Implemented but reporting deadlines delayed

DAC6 is an EU Directive that imposes mandatory reporting obligations in respect of certain cross-border transactions. Although DAC6 was introduced with a view to increasing tax transparency across the EU and to fight certain aggressive tax planning arrangements, in some cases it may also require disclosure where a tax advantage is not a main benefit of the arrangement in question. While DAC6 was required to be implemented into national law by each EU Member State on or before 31 December 2019, relevant transactions which commenced on or after 25 June 2018 (the date DAC6 came into effect) will be reportable.
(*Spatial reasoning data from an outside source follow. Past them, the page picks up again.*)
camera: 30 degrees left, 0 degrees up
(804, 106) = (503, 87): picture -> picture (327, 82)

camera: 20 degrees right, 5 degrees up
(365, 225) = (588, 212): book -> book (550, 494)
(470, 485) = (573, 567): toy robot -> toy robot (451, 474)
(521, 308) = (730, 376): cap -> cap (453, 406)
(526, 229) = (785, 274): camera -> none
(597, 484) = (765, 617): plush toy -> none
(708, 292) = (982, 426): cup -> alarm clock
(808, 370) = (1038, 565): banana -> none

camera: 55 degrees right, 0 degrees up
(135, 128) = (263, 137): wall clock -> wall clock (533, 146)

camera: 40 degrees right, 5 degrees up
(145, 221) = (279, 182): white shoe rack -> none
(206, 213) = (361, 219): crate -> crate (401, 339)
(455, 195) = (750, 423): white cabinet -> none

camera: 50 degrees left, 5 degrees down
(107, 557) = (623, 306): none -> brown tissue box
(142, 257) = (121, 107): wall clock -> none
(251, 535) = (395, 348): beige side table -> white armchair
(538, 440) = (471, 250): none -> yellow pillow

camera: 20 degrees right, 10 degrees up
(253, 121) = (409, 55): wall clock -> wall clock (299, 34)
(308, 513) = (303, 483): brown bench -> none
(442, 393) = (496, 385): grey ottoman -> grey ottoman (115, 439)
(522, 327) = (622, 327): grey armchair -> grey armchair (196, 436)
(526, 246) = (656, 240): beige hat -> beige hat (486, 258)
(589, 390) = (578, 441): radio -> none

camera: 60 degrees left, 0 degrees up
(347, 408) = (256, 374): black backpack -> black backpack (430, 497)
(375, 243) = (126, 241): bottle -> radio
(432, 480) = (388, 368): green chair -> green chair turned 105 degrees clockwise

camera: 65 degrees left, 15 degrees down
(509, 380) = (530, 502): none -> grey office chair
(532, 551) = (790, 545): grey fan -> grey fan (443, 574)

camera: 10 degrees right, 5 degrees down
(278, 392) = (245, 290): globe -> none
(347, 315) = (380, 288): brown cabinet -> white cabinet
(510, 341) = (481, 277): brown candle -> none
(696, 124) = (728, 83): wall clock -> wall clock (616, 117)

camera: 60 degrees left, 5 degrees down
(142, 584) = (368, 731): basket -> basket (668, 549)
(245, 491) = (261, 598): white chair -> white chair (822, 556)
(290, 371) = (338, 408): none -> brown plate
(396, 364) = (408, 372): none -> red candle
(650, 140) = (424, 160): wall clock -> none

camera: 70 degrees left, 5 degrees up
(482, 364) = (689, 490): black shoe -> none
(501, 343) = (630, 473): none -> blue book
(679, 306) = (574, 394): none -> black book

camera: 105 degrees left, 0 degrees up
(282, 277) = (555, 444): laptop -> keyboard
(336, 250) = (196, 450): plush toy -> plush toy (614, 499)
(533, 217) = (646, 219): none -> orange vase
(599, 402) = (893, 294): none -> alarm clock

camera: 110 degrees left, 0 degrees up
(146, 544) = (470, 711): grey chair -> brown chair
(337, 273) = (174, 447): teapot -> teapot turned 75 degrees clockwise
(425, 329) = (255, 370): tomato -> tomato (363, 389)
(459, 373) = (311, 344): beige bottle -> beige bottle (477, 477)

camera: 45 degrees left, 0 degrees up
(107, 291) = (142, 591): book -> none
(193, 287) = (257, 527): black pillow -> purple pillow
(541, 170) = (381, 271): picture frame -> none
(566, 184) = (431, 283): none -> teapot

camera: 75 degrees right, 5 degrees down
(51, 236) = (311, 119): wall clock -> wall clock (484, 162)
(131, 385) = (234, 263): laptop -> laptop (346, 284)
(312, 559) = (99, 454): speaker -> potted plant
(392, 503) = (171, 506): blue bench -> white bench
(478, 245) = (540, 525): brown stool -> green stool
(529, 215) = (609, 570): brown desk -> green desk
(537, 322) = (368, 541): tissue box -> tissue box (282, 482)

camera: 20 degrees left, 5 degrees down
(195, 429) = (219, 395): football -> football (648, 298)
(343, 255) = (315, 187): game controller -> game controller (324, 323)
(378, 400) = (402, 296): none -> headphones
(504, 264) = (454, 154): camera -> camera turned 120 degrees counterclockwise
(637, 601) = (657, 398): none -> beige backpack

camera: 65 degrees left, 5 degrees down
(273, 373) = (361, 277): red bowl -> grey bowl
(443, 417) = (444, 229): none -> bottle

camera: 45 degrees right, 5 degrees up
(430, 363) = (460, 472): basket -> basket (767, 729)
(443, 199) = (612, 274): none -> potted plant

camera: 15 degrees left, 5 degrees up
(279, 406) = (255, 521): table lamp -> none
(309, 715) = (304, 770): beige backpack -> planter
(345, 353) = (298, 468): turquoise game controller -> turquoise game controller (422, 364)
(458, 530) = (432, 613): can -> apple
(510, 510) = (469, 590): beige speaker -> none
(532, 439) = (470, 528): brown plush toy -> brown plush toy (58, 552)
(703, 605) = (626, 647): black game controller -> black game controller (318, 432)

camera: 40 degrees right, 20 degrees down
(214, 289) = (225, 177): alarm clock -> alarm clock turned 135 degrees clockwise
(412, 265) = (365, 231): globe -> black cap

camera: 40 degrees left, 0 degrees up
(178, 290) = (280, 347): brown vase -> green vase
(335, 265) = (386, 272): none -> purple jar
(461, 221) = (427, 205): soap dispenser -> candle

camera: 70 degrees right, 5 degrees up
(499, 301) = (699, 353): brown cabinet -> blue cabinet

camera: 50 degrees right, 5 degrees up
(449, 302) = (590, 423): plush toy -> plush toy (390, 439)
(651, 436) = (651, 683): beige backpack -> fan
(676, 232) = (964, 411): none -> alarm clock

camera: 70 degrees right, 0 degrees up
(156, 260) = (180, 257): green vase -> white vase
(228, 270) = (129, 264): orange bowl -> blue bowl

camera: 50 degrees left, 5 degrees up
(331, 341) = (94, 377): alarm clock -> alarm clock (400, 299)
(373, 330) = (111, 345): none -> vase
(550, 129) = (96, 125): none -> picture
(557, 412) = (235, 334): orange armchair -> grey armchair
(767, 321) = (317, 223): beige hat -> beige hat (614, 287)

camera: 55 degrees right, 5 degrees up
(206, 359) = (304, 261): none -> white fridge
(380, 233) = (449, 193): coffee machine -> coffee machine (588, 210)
DAC6 was implemented into Irish law by Finance Act 2019. The first reports were due to be submitted during July/August 2020, with the various tax authorities due to exchange information reports on 31 October 2020. However, in light of the severe disruption caused by the COVID-19 pandemic, Ireland has exercised an option agreed at EU level to postpone by six months the DAC6 reporting timelines for the first returns of information in relation to reportable cross-border arrangements. This means that reporting to Irish Revenue will not commence until January 2021 at the earliest. For further information, please see our separate article in relation to DAC6.

 

Multilateral Instrument ("MLI")

1 May 2019

Ratified and in effect

The MLI allows countries to transpose BEPS recommendations into their existing double tax treaty network without the need to bilaterally re-negotiate each treaty. The MLI was ratified by Ireland in Finance Act 2018. On 29 January 2019, Ireland deposited its instrument of ratification for the MLI with the OECD, meaning that the MLI entered into force on 1 May 2019. The impact of the MLI was seen in the context of Ireland's agreement with Malta with regard to ending the so-called 'Single Malt' structure.

 

Territorial Tax Regime

To be confirmed

Measure deferred

Ireland currently has a worldwide tax regime (ie a company resident in Ireland is subject to tax on its worldwide profits and gains). The Irish Government has stated that, while it is continuing to look at the policy of moving towards a territorial tax system, there needs to be greater certainty at an international level before such a move can proceed. The TSG has recently reiterated this position.

 

Transfer Pricing

1 January 2020

Implemented

 

 

 

 

Finance Act 2019 adjusted Ireland's transfer pricing rules, with the majority of the changes coming into effect on 1 January 2020. One of the most significant aspects was the incorporation of the OECD 2017 Transfer Pricing Guidelines (the "2017 Guidelines") into Irish law in place of the previous 2010 guidelines. Other relevant changes included the extension of Irish transfer pricing rules to cross-border non-trading transactions and capital transactions, removing the exemption for grandfathered arrangements (ie arrangements entered into before 1 July 2010), and updating transfer pricing documentation requirements in line with the 2017 Guidelines. Finance Act 2019 has also brought certain SMEs within the scope of transfer pricing rules, although this is subject to a Ministerial commencement order (which has not been issued yet).